On 06/11/2020 10:24, Kyotaro Horiguchi wrote:
Thank you for the comment!
First off, I thought that I managed to eliminate the degradation
observed on the previous versions, but significant degradation (1.1%
slower) is still seen in on case.
One thing to keep in mind with micro-benchmarks like this is that even
completely unrelated code changes can change the layout of the code in
memory, which in turn can affect CPU caching affects in surprising ways.
If you're lucky, you can see 1-5% differences just by adding a function
that's never called, for example, if it happens to move other code in
memory so that a some hot codepath or struct gets split across CPU cache
lines. It can be infuriating when benchmarking.
At Thu, 5 Nov 2020 11:09:09 +0200, Heikki Linnakangas <hlinn...@iki.fi> wrote in
(A) original test patch
I naively thought that the code path is too short to bury the
degradation of additional a few instructions. Actually I measured
performance again with the same patch set on the current master and
had the more or less the same result.
master 8195.58ms, patched 8817.40 ms: +10.75%
However, I noticed that the additional call was a recursive call and a
jmp inserted for the recursive call seems taking significant
time. After avoiding the recursive call, the difference reduced to
+0.96% (master 8268.71ms : patched 8348.30ms)
Just two instructions below are inserted in this case, which looks
reasonable.
8720ff <+31>: cmpl $0xffffffff,0x4ba942(%rip) # 0xd2ca48
<catalog_cache_prune_min_age>
872106 <+38>: jl 0x872240 <SearchCatCache1+352> (call to a function)

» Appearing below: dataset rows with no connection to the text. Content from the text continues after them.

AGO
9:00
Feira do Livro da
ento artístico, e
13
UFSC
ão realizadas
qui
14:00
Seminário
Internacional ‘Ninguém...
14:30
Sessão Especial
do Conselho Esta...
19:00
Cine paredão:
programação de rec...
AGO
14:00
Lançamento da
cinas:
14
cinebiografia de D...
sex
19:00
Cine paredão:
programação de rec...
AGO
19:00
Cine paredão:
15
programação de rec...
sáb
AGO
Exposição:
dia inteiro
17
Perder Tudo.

That's interesting. I think a 1% degradation would be acceptable.
I think we'd like to enable this feature by default though, so the
performance when it's enabled is also very important.
(C) inserting bare counter-update code without a branch
Do we actually need a branch there? If I understand correctly, the
point is to bump up a usage counter on the catcache entry. You could
increment the counter unconditionally, even if the feature is not
used, and avoid the branch that way.
That change causes 4.9% degradation, which is worse than having a
branch.
master 8364.54ms, patched 8666.86ms (+4.9%)
The additional instructions follow.
+ 8721ab <+203>: mov 0x30(%rbx),%eax # %eax = ct->naccess
+ 8721ae <+206>: mov $0x2,%edx
+ 8721b3 <+211>: add $0x1,%eax # %eax++
+ 8721b6 <+214>: cmove %edx,%eax # if %eax == 0 then %eax = 2
<original code>
+ 8721bf <+223>: mov %eax,0x30(%rbx) # ct->naccess = %eax
+ 8721c2 <+226>: mov 0x4cfe9f(%rip),%rax # 0xd42068 <catcacheclock>
+ 8721c9 <+233>: mov %rax,0x38(%rbx) # ct->lastaccess = %rax
Do you need the "ntaccess == 2" test? You could always increment the
counter, and in the code that uses ntaccess to decide what to evict,
treat all values >= 2 the same.
Need to handle integer overflow somehow. Or maybe not: integer overflow
is so infrequent that even if a hot syscache entry gets evicted
prematurely because its ntaccess count wrapped around to 0, it will
happen so rarely that it won't make any difference in practice.
- Heikki